Her Stories captured that energy well. She reflected on what she learned about libido extending well beyond sexual wellness, tied it to her personal life ahead of her upcoming wedding, and did so in a way that felt entirely unscripted. The visual identity was clean and consistent with Thorne’s aesthetic, while the language remained distinctly hers. That’s the hallmark of a well-constructed brand activation: the creator’s voice stays intact, and the brand’s message lands all the more powerfully for it.
Why Influencer-Led Health Campaigns Are Winning
There’s a broader strategic lesson here that applies well beyond this single campaign. The wellness category has one of the highest barriers to consumer trust in any product sector. People are cautious about what they put in their bodies, and they’re increasingly sceptical of celebrity endorsements that feel financially motivated.
What works is specificity and credibility. A creator with an established voice in women’s health, speaking about products at an event designed to educate rather than simply sell, generates a very different kind of brand association than a traditional paid post.

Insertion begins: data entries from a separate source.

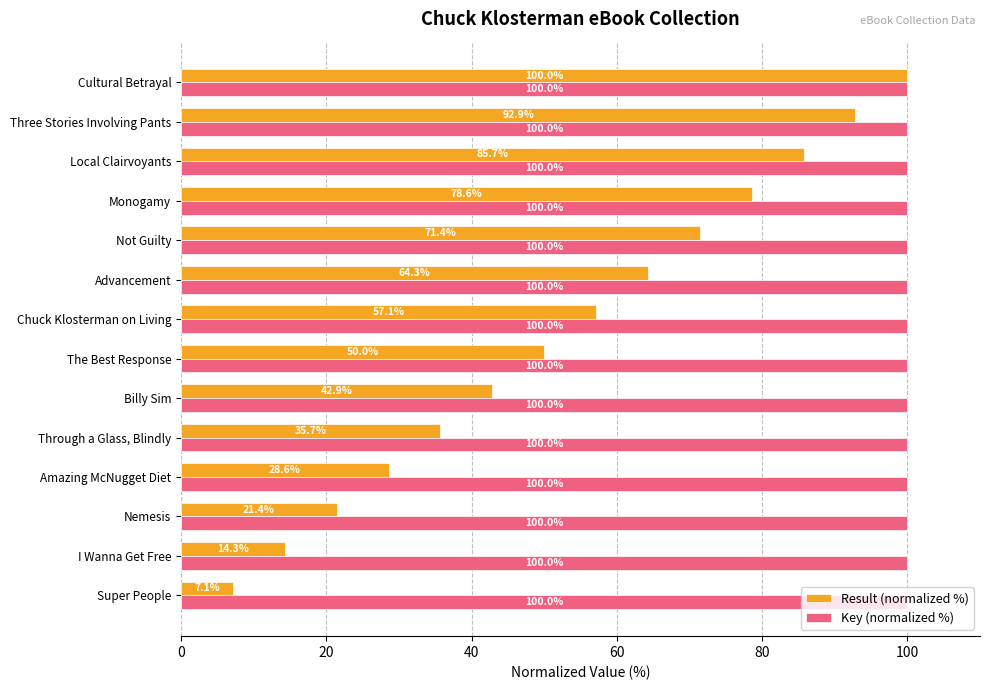

Rank the series at Chuck Klosterman on Living from lowest to highest value.

Result (normalized %), Key (normalized %)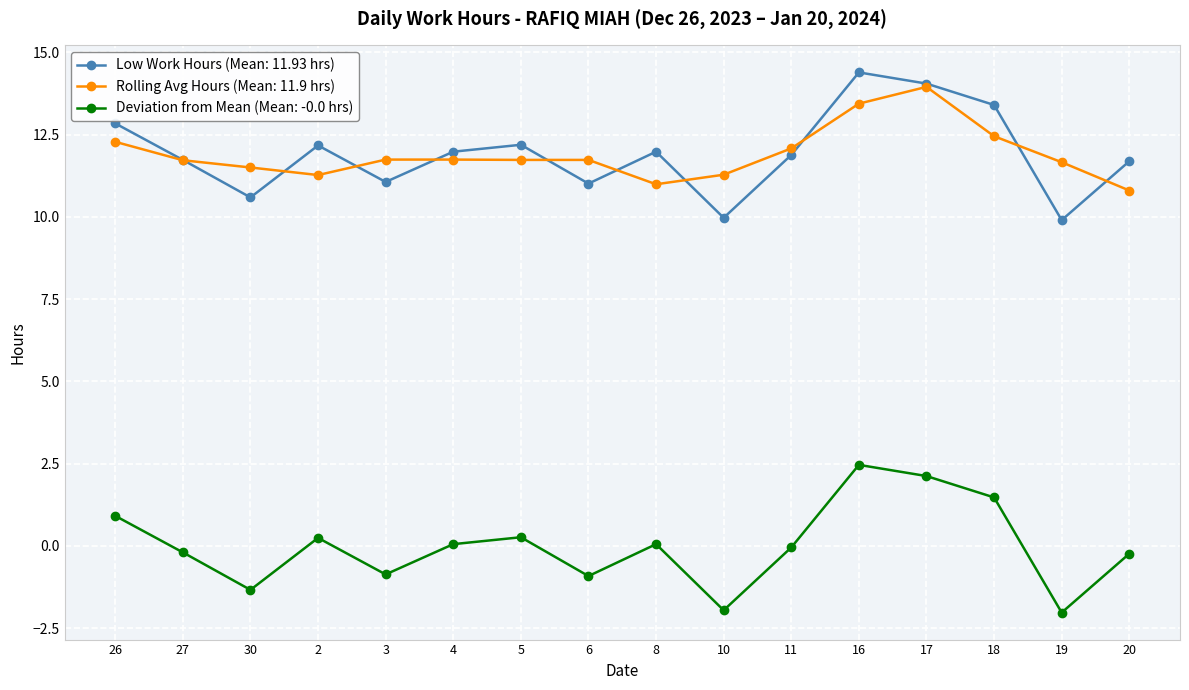

What is the total value across all series at 19?

19.5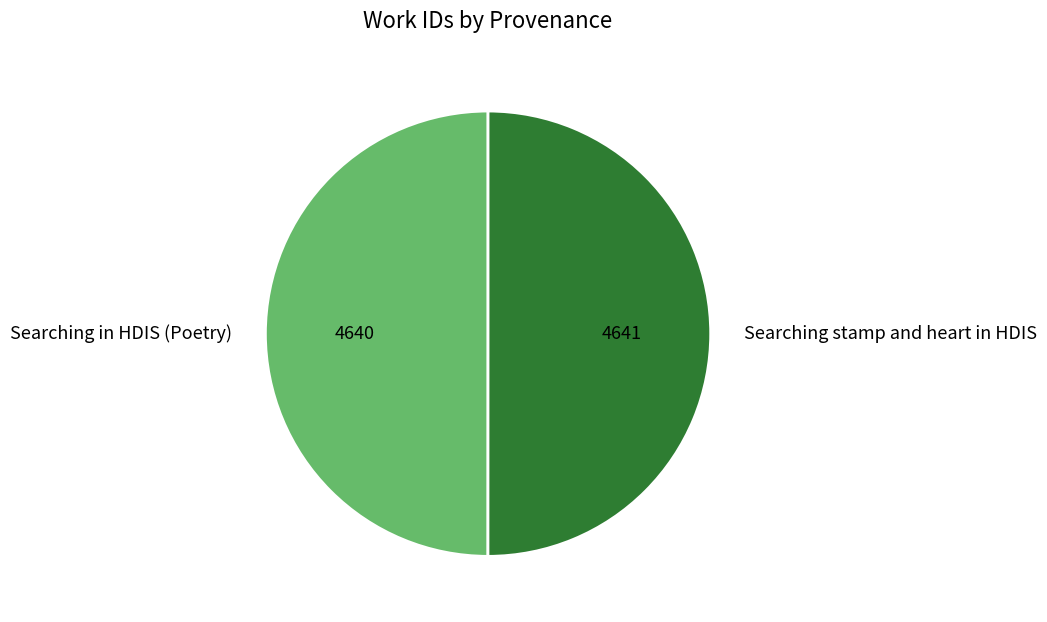

Count the number of slices in the pie.

2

Okamoto brings an audience that skews young, educated, socially engaged, and already interested in women’s health advocacy. For Thorne, that is precisely the demographic looking to upgrade from generic pharmacy supplements to something more considered.
This campaign is a clean example of audience alignment done right: a brand with strong scientific credibility partnering with a creator whose entire public persona is built on having difficult, important conversations about women’s bodies. Neither side has to compromise their identity to make it work.
For brands in the health and wellness space still deciding between broad reach and targeted influence, this is a compelling case for the latter.